BEGIN Document excerpt
That accuracy starts each day from scratch. With his team, Kelly analyzes weather radar, temperatures, weather conditions farther north and five to seven computer models. Continually monitoring and tweaking throughout the day is the hardest part, he says. “The stuff on the air, telling the weather story, that’s fun.”

“If it’s a weather storm or thunderstorm, then it’s a serious tone, but the weather specifically is an area in which we can lighten people’s days up,” Kelly says. He geeks out over a lot of weather concepts: thunderstorms, lenticular clouds, snow rollers and plain old snow.

When asked if weather apps steal his viewers, Kelly said his job isn’t threatened. “What an app is not going to tell you are things like it’s going to be 42, but you’re still going to want your jacket even though 40 sounds warmer than it has been,” Kelly says. “But also have your sunglasses tomorrow, because there is going to be a lot of sun tomorrow. Not a cloud in the sky and, with all the snow still on the ground, the reflection rate is going to be very, very, very bright.”

Apps also lack the “personality stuff,” he added. His previous popular segments include him scaling up his forecast map thanks to a giant green climbing wall, turning a golf course into his weather green screen and paddling in front of a weather wall.

When not at work, Kelly can be found with his wife Jolene and their three daughters.
END Document excerpt
BEGIN Provided material
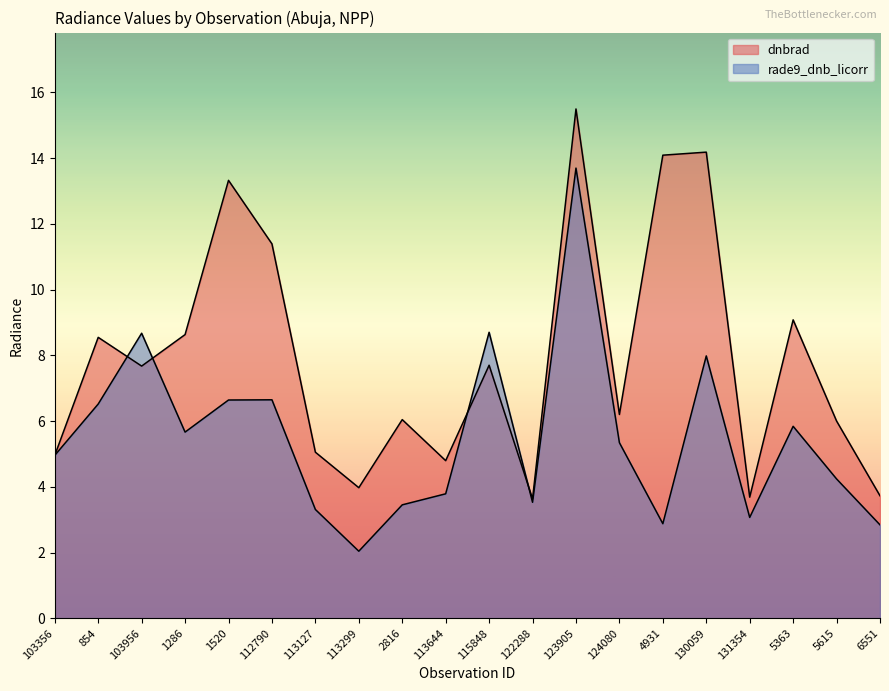

At which category is the sum across all series the highest?

123905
END Provided material
Exercise objective: In the excerpt about Kelly's weather forecasting, how many computer models does his team analyze each day?

Output below: Five to seven computer models.